Absolute polycythemia occurs when there's an overall increase in red blood cell production by your cat's bone marrow. Primary absolute polycythemia is the direct result of increased bone marrow production, while secondary absolute polycythemia is caused by an overproduction of erythropoietin, a hormone that stimulates red blood cell production. In these cases, cause and treatment must be determined.


It usually takes a while for Fluffy's red blood cell count to rise in a case of absolute polycythemia, so early signs may be subtle. Your kitty may not have as much energy as he once did, and he won't play as much. As the condition progresses, he might have nosebleeds and sneeze frequently, and his gums may take on a blue hue. His abdomen may swell. In time, he will become quite ill if the disease is not treated. He may vomit, have diarrhea, and stop drinking. He may have seizures. Other symptoms depend on what type of polycythemia is affecting him, and the underlying cause.


If your kitty's red blood cell count is elevated, your vet will do some diagnostic testing to discover the cause. Tests may include a urinalysis, complete blood count and blood oxygen levels. Fluffy's high red blood cell count could be caused by a kidney tumor, bone marrow cancer or cardiac or lung problems.
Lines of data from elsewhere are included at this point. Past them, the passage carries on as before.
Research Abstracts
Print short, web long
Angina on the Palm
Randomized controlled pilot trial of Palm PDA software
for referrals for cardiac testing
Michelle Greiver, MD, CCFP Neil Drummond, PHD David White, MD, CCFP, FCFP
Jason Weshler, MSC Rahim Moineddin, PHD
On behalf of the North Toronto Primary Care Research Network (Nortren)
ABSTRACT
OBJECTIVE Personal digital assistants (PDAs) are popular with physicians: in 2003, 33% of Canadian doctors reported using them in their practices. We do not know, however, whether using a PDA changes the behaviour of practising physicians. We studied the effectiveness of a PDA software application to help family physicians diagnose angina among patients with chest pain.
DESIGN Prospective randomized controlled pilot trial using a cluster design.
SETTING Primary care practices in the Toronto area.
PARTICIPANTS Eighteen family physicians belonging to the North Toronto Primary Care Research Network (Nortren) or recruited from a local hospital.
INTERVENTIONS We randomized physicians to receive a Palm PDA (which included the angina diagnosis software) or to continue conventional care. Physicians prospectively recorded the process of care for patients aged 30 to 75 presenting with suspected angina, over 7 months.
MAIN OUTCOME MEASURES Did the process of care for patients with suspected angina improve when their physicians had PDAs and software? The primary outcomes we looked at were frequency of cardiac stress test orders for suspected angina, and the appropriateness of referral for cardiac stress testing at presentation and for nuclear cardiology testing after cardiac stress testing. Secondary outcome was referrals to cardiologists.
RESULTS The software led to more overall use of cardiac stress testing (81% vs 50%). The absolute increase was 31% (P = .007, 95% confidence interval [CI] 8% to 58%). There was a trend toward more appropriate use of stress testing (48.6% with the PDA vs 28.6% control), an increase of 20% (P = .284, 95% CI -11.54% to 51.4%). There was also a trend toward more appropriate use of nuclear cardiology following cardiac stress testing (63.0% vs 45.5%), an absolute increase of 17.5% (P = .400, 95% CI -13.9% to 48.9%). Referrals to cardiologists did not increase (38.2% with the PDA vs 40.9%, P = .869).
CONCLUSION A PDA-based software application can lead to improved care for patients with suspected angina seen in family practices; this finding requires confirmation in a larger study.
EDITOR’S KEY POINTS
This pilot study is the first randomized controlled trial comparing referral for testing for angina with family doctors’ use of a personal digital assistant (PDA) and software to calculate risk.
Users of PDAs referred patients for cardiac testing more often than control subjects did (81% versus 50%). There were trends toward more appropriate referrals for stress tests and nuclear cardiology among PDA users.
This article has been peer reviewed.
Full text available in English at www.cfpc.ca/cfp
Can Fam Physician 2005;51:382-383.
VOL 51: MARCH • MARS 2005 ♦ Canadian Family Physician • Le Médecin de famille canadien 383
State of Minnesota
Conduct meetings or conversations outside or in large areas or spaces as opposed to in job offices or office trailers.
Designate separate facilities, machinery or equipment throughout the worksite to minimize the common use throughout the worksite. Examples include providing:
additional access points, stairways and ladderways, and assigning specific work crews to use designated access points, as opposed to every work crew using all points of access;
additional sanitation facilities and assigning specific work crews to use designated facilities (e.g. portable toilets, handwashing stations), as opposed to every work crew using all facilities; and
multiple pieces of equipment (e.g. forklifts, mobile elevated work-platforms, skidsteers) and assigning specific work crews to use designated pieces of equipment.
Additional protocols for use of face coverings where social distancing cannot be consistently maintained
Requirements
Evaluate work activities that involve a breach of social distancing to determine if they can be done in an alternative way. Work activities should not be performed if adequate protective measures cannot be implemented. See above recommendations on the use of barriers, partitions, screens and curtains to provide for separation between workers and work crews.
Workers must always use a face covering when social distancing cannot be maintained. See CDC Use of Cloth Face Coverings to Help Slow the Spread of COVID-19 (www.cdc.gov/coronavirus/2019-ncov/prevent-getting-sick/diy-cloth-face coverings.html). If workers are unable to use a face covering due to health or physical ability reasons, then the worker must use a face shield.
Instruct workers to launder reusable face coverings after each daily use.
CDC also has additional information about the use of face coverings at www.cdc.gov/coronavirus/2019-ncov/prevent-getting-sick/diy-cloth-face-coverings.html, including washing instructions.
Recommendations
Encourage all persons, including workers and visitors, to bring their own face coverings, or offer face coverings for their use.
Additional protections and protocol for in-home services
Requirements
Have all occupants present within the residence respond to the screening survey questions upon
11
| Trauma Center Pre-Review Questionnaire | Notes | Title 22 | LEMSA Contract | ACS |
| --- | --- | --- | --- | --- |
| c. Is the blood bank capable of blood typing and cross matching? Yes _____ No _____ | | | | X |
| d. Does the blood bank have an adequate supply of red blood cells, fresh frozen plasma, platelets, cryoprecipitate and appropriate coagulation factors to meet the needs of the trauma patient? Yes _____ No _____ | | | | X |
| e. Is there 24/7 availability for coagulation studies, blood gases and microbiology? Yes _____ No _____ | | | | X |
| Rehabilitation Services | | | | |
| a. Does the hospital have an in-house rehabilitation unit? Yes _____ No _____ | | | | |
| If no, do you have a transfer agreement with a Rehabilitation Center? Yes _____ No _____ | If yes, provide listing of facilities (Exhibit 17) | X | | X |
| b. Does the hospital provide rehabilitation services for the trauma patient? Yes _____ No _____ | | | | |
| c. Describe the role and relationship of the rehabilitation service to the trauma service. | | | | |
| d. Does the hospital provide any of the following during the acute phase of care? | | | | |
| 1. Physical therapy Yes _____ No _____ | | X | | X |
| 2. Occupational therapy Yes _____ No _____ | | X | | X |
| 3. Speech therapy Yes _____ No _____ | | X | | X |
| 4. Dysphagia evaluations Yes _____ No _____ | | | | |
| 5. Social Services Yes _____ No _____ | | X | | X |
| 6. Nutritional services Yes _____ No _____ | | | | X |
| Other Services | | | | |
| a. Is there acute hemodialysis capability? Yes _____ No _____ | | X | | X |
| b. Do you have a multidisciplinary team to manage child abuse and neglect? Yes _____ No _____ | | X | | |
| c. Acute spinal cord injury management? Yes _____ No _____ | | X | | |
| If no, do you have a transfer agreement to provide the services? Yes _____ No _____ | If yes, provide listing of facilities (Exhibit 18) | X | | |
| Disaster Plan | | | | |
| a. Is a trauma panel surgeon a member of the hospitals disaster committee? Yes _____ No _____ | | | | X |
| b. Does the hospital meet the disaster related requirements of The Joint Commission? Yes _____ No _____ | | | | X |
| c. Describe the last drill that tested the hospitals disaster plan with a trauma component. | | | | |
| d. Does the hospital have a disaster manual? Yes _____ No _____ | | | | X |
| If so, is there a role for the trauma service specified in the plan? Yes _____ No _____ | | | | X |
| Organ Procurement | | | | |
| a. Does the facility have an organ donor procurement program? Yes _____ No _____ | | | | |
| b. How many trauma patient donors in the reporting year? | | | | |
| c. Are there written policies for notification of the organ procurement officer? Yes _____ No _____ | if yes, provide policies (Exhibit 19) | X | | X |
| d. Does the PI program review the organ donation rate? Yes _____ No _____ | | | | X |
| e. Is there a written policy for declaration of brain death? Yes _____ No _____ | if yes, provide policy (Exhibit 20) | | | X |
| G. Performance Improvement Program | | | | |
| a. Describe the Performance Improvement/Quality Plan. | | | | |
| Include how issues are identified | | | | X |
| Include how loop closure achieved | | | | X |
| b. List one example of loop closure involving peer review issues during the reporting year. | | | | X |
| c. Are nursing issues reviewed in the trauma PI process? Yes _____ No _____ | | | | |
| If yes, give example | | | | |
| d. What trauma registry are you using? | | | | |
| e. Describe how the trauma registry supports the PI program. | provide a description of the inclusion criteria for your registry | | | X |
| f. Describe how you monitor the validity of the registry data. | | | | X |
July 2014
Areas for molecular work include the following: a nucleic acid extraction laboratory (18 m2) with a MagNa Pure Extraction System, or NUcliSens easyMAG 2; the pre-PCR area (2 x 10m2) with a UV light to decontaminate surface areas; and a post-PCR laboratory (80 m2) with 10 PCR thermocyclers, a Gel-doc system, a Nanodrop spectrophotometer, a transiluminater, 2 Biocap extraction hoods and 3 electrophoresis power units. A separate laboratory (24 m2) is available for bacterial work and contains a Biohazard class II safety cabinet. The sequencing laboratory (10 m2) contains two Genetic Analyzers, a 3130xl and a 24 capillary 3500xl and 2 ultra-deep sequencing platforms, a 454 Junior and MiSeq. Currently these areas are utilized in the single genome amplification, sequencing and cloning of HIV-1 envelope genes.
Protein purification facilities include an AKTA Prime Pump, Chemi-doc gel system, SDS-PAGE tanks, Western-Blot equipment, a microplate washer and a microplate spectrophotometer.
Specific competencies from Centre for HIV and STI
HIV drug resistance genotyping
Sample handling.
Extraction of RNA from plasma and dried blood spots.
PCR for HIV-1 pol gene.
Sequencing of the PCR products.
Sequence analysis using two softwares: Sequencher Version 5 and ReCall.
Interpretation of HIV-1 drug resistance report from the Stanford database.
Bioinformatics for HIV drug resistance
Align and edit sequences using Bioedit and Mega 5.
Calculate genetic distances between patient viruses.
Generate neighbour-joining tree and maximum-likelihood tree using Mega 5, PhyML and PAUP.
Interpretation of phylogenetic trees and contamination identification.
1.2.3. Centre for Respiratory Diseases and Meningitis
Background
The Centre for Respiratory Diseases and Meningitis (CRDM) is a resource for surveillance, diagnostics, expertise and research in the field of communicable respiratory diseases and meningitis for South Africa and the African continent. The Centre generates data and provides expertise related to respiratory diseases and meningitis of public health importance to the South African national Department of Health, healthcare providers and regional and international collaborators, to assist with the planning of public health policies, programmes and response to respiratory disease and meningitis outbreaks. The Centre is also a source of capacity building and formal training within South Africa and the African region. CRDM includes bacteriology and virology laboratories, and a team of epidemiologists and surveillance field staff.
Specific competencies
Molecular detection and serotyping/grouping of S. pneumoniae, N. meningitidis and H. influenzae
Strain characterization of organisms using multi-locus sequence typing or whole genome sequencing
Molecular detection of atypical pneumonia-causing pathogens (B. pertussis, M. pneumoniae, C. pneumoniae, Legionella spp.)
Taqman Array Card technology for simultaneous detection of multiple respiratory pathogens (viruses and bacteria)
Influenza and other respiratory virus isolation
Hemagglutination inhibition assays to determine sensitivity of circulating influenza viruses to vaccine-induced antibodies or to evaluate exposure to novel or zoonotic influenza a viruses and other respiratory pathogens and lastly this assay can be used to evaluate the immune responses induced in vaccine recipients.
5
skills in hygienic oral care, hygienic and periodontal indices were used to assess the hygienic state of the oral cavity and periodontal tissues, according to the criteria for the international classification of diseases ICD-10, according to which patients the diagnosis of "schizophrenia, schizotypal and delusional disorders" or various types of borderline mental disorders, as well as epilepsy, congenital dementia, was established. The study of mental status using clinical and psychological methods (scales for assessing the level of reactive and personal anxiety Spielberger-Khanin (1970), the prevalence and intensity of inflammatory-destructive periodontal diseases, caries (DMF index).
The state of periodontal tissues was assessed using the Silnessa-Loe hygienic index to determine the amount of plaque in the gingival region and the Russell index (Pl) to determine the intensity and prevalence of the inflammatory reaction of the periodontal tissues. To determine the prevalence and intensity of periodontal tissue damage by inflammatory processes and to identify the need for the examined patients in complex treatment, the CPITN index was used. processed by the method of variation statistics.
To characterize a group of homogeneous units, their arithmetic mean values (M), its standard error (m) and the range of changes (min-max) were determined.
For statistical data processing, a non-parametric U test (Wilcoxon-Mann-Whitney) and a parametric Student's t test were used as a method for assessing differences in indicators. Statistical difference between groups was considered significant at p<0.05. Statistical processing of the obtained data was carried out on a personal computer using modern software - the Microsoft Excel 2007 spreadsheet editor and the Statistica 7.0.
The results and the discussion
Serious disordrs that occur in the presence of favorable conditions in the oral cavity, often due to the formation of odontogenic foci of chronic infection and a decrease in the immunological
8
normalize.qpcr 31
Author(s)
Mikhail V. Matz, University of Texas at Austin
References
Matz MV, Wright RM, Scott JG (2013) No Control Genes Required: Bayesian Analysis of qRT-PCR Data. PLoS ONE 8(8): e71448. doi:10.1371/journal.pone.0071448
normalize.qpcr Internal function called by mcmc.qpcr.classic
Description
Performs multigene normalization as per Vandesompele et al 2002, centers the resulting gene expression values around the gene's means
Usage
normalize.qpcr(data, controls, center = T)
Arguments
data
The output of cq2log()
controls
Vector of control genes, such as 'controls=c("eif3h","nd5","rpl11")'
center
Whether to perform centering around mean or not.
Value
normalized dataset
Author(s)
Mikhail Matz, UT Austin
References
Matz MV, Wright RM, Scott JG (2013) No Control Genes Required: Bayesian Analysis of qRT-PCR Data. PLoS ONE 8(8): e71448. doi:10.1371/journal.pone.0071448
If nothing appears to be amiss with your cat's organs or overall health, the diagnosis will be polycythemia vera. That means it's "true" polycythemia, with no identifiable underlying cause.


If the diagnosis is polycythemia vera, your cat will be hospitalized to have red blood cells removed via bloodletting by opening a vein. A specific amount of your kitty's blood might be removed over a period of several days. If his oxygen levels are low, Fluffy will require oxygen therapy. Your vet may also prescribe a medication to slow production of red blood cells. Fluffy might have to stay on this medication for the rest of his life, with regular monitoring by your vet. But depending on his progress, he eventually could be weaned off the drug, which can have side effects such as appetite loss, vomiting and diarrhea.

Always check with your veterinarian before changing your pet’s diet, medication, or physical activity routines. This information is not a substitute for a vet’s opinion.